What impact has the introduction of microfibers had on color?
A great impact. Microfibers can give you such luminescence. They take colors forward and open them up. You can add finishes that approximate other surfaces, like glass. We have Glant Iridescent Leather, a jersey that gets coat after coat of polyurethane until it's almost like Japanese lacquer. It's incredible in platinum – it looks like stainless steel or a mirror.
What colors or combinations are we going to start seeing a lot more of in interiors?
Neutrals are always a gorgeous mainstay, but I'm starting to see more mixing and matching of cool and warm neutrals – like in nature, in a pile of rocks. I'm very glad to see gorgeous grays returning. They've been missing for a long time; they're a beautiful foil for other colors.
I just came up with a new color I'm very fond of: Antique Pearl.

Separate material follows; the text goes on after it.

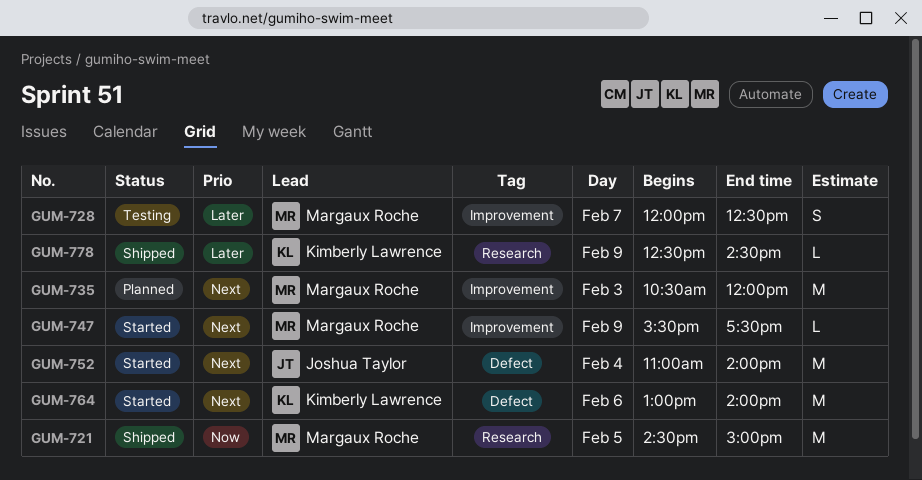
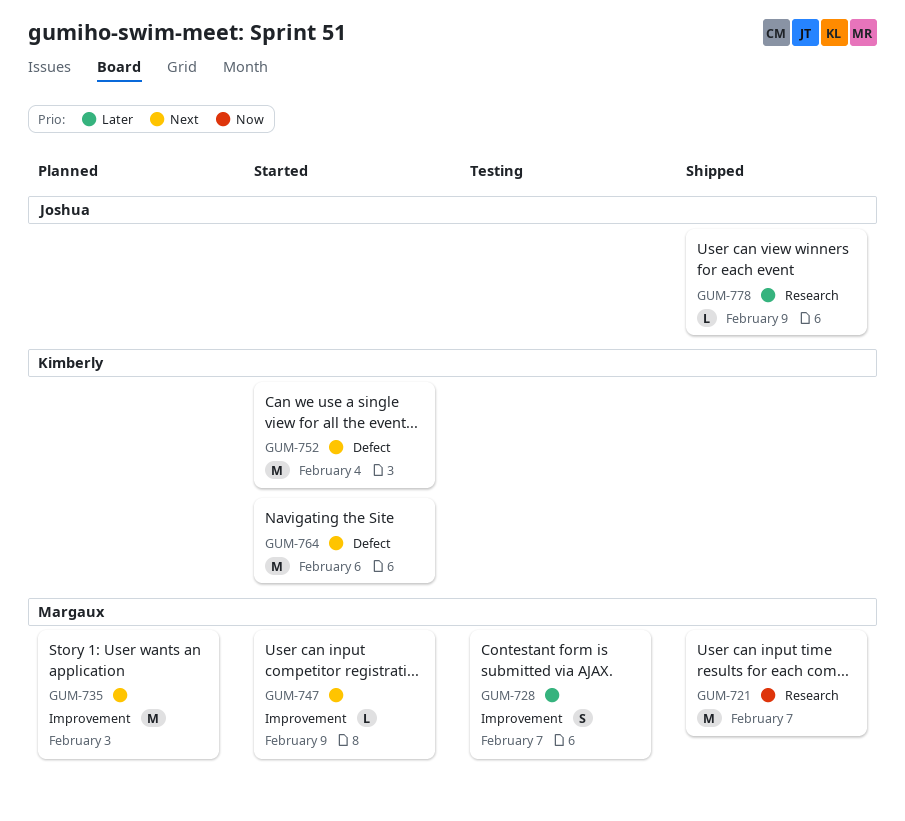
GUM-721, day: Feb 5 -> Feb 7
GUM-752, owner: Joshua Taylor -> Kimberly Lawrence
GUM-778, owner: Kimberly Lawrence -> Joshua Taylor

It's taupe and pink, reduced to practically nothing.
You talk about color like it has a mind of its own.
Yes! I think it does: "I'm a medium-value green – what do I want to be next to? What do I want to be a little farther away from? Can I work with you in the next room? Can we be friends? Are you going to like me in the summer as much as you do in the winter?"
What colors do you surround yourself with at home?
We collect contemporary art, so the color is mostly in the artwork. In the public areas, the house is medium-toned warm neutral – quiet but not boring. The color goes warmer in the private areas – camels and caramels and deep persimmons.
How would you describe the color era we live in today?
I love it because it's not narrowly defined. In this country, color is a smorgasbord – like our restaurant scene. You get to sample everything.
What color mistakes do people commonly make?
The same mistakes chefs make. Trying to put too many things together, trying to be too different – like putting raspberry-anchovy sauce on vanilla ice cream. Although that's actually a very nice color combination!